1. 程式人生 > 其它 >無監督學習 Kmeans

無監督學習 Kmeans

無監督學習

自動對輸入資料進行分類或者分群

優點:
演算法不受監督資訊(偏見)的約束,可能考慮到新的資訊
不需要標籤資料,極大程度擴大資料樣本

Kmeans 聚類

根據資料與中心點距離劃分類別
基於類別資料更新中心點
重複過程直到收斂
特點:實現簡單、收斂快;需要指定類別數量(需要告訴計算機要分成幾類)

  1. 選擇聚類的個數
  2. 確定聚類中心
  3. 根據點到聚類中心聚類確定各個點所屬類別
  4. 更具各個類別資料更新聚類中心
  5. 重複以上步驟直到收斂(中心點不再變化)

均值漂移聚類 Meanshift

在中心點一定區域檢索資料點
更新中心
重複流程到中心點穩定

DBSCAN演算法(基於密度的空間聚類演算法)

基於區域點密度篩選有效資料
基於有效資料向周邊擴張,直到沒有新點加入
特點:過濾噪音資料;不需要人為選擇類別數量;資料密度不同時影響結果

KNN K鄰近分類監督學習

給定一個訓練資料集,對新的輸入例項,在訓練資料集中找到與該例項最鄰近的K個例項,這K個例項的多數屬於某個類, 就把該輸入例項分類到這個類中。

參考連結

https://blog.csdn.net/weixin_46344368/article/details/106036451?spm=1001.2014.3001.5502

code

#載入資料並預覽
import pandas as pd
import numpy as np
data = pd.read_csv('data.csv')
data.head()
#定義X和y
X = data.drop(['labels'],axis=1)
y = data.loc[:,'labels']
y.head()#預覽
pd.value_counts(y) #檢視類別數(這裡有0,1,2三個類別)以及每個類別對應的樣本數
#匯入資料以及資料視覺化
%matplotlib inline
from matplotlib import pyplot as plt
fig1 = plt.figure()
plt.scatter(X.loc[:,'V1'],X.loc[:,'V2'])
plt.title("un-labled data")
plt.xlabel('V1')
plt.ylabel('V2')
plt.show()
#給出標籤
fig1 = plt.figure()
label0 = plt.scatter(X.loc[:,'V1'][y==0],X.loc[:,'V2'][y==0])
label1 = plt.scatter(X.loc[:,'V1'][y==1],X.loc[:,'V2'][y==1])
label2 = plt.scatter(X.loc[:,'V1'][y==2],X.loc[:,'V2'][y==2])

plt.title("labled data")
plt.xlabel('V1')
plt.ylabel('V2')
plt.legend((label0,label1,label2),('label0','label1','label2'))
plt.show()

#建立模型
from sklearn.cluster import KMeans
KM = KMeans(n_clusters=3,random_state=0)
KM.fit(X)

#給出中心點
centers = KM.cluster_centers_

fig3 = plt.figure()
label0 = plt.scatter(X.loc[:,'V1'][y==0],X.loc[:,'V2'][y==0])
label1 = plt.scatter(X.loc[:,'V1'][y==1],X.loc[:,'V2'][y==1])
label2 = plt.scatter(X.loc[:,'V1'][y==2],X.loc[:,'V2'][y==2])

plt.title("labled data")
plt.xlabel('V1')
plt.ylabel('V2')
plt.legend((label0,label1,label2),('label0','label1','label2'))
plt.scatter(centers[:,0],centers[:,1])
plt.show()

#測試資料: V1=80,V2=60
y_predict_test = KM.predict([[80,60]])
print(y_predict_test)

y_predict = KM.predict(X)
print(pd.value_counts(y_predict),'\n',pd.value_counts(y))

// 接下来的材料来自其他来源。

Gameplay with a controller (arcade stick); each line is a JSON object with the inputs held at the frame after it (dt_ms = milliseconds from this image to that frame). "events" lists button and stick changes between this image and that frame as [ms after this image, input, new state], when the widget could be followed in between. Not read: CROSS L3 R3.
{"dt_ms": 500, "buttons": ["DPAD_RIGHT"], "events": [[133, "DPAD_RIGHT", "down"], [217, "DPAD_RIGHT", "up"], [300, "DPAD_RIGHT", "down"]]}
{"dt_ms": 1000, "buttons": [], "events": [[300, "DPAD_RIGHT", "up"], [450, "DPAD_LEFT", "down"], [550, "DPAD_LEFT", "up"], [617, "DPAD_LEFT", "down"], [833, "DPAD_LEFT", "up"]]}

from sklearn.metrics import accuracy_score
accuracy = accuracy_score(y,y_predict)
print(accuracy)

fig4 = plt.subplot(121)
label0 = plt.scatter(X.loc[:,'V1'][y_predict==0],X.loc[:,'V2'][y_predict==0])
label1 = plt.scatter(X.loc[:,'V1'][y_predict==1],X.loc[:,'V2'][y_predict==1])
label2 = plt.scatter(X.loc[:,'V1'][y_predict==2],X.loc[:,'V2'][y_predict==2])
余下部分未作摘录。